Tanislav still sleeps when he reaches the bottom of the Danube and for three days he stays in the water with his mouth in the sand. After three days the hero awakens and feeling himself tied up and with a stone around the head, “he thought of God, he prayed to God and God gave him strength”. He grabs the stone, places it on his chest, props himself up on his legs, lifts the stone, the water withdraws to the sides and hits the banks, then he emerges to the surface of the water and bravely swims, because “the Danube knows him, she knows him and he knows her”.

But look, it happens that “a ruddy maiden, with a yellowish bucket”, arriving with the buckets at the Danube, sees Tanislav swimming and breathing hard and exhausted. Frightened, she throws the buckets to the ground, runs fast home and tells her father that Tanislav is drowning and it would be a pity. And her father answers: how can he drown, when he swims like a fish, he crosses the Danube walking, and fights in it like ten.

Then this good hearted old man, taking in his hand the silver oar, runs to the Danube, chooses a copper kayak and seeing Tanislav straining himself and lifting the stone above him, goes to his aid straightaway, cuts the ropes, the stone sinks, the water splits in two, the waves rise and for three hours bubble. Now Tanislav, freed from the load, grabs the oar of the kayak, and when it dips it in the waves of the Danube, the kayak jumps on the bank and throws Tanislav on the grass.

 

According to another version, when Tanislav wakes up at the bottom of the water, feeling that he is tied up, chained and with the stone around the head, he strains, at the surface he emerges, bravely swims and on the bank emerges, still with the stone around his head.

 

These are the main parts of the Romanian legend about Tanislav the brave, the son of Matusa, the most titanic figure presented by the Romanian heroic songs, the giant who sleeps for three days at the bottom of the Danube, whom the Danube reared, wide in shoulders made, whom the Danube knows, she knows him and he knows her.

This is an exceptional rhapsody, superior in eloquence and images to any other epic episode from Homer.

As we see, the personality of the Romanian hero Tanislav or Stanislav is identical with the figure of the titan Atlas, who, according to the Odyssey, knows all the depths of the seas.

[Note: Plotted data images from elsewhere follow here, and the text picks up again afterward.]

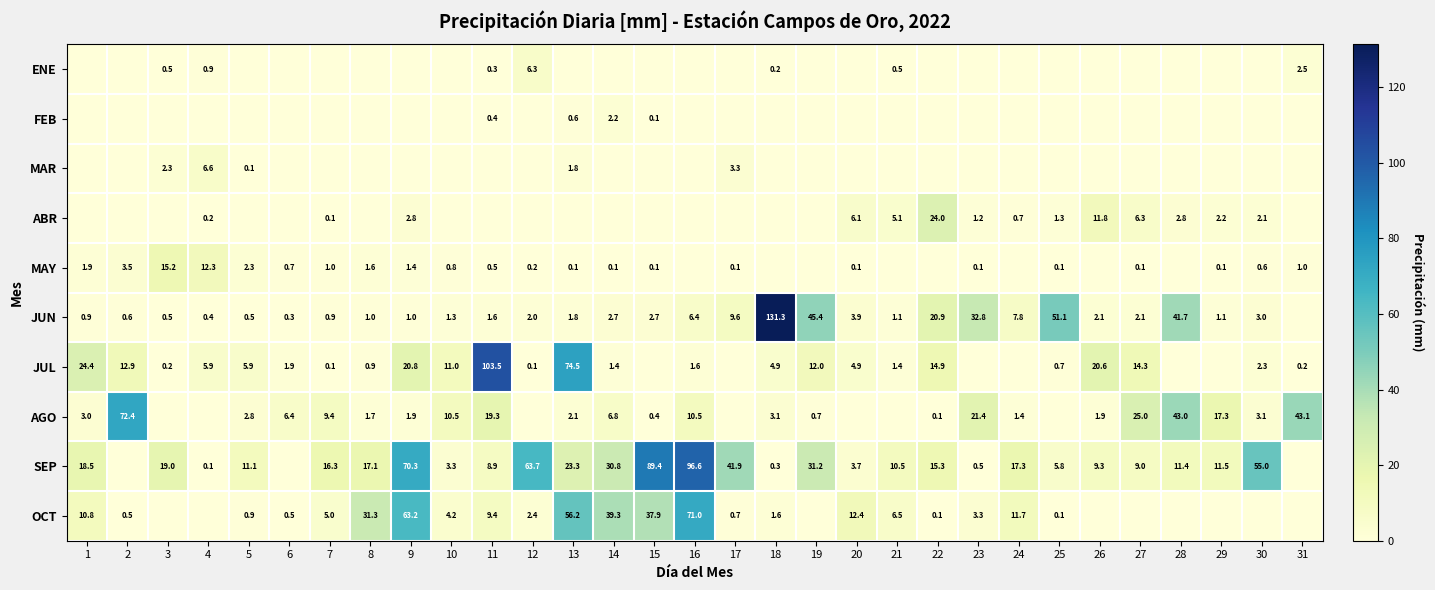

Is it true that JUN equals 1.8 at 29?

False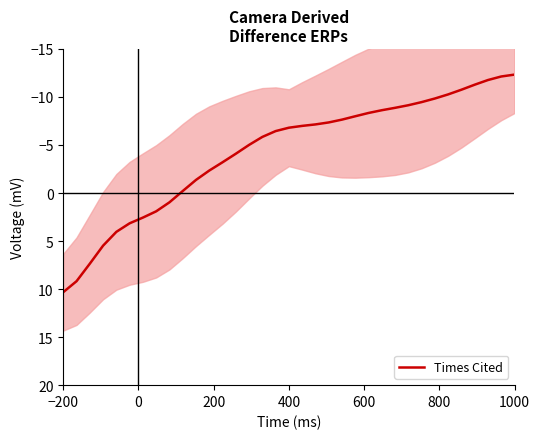

What is the highest value of the Times Cited series?

10.3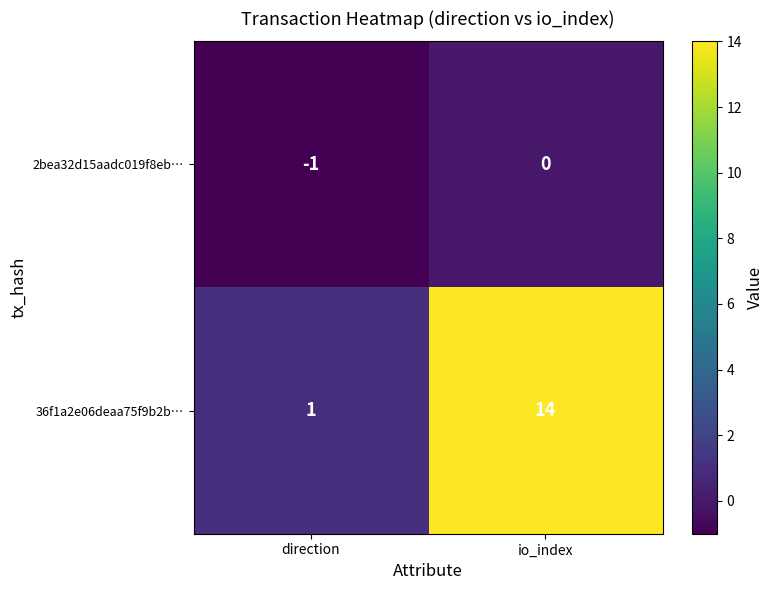

Reading left to right, what are all the values shown in this chart?

2bea32d15aadc019f8eb…: direction=-1	io_index=0
36f1a2e06deaa75f9b2b…: direction=1	io_index=14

A very characteristic image presented by the Romanian legend is when it tells us that the Turks had tied around his head a millstone and that he had emerged on dry land still with it around his head. We have here an important ante-historical reminiscence about the simulacra of the titan Atlas, figured with a stone globe, or the sphere of the universe behind his head.

 

The name Tanislav or Stanislav under which the famous titan Atlas appears in Romanian epic songs belongs also to the ante-Homeric times. One of the Dardanian heroes who fight at Troy against the Greeks had in Homer’s Iliad the name of Sthenelaos (II. XVI. v. 586).

In the historical traditions of the Romans the hero Tanislav was known under the name of Tanus and it was said about him that he had been a king of the Scythians from near the Riphaei Mountains, therefore the Carpathians [1].

 

[1. Isidorus Hispal., Originum lib. XIII. 20. 24. In this particular passage of Isidorus there is a simple confusion between the ancient name of the Danube, Danusis (Stephanos Byzanthinos), and the big river named by Greek authors Tanais, which flows into the Meotic Lake. But Tanais, or today Don, is a river of steppes and its sources are not in the mountains.

 

According to Eschyl (Frag. 73), Istru is the river which flows from the lands of the Hyperboreans and from the Rhipaei mountains. Finally we note here that the Danube figured under the name of Istru only from its cataracts downstream (Strabo, VII. 3. 13).

The name of Tanais has been applied to Istru even in the legend of the Argonauts. As the scholiast of Apollonius Rhodius tells us (IV. 282), the Argonauts had entered from the Euxine Pontus into the river Tanais, and after transporting the ship on dry land they reached the great sea].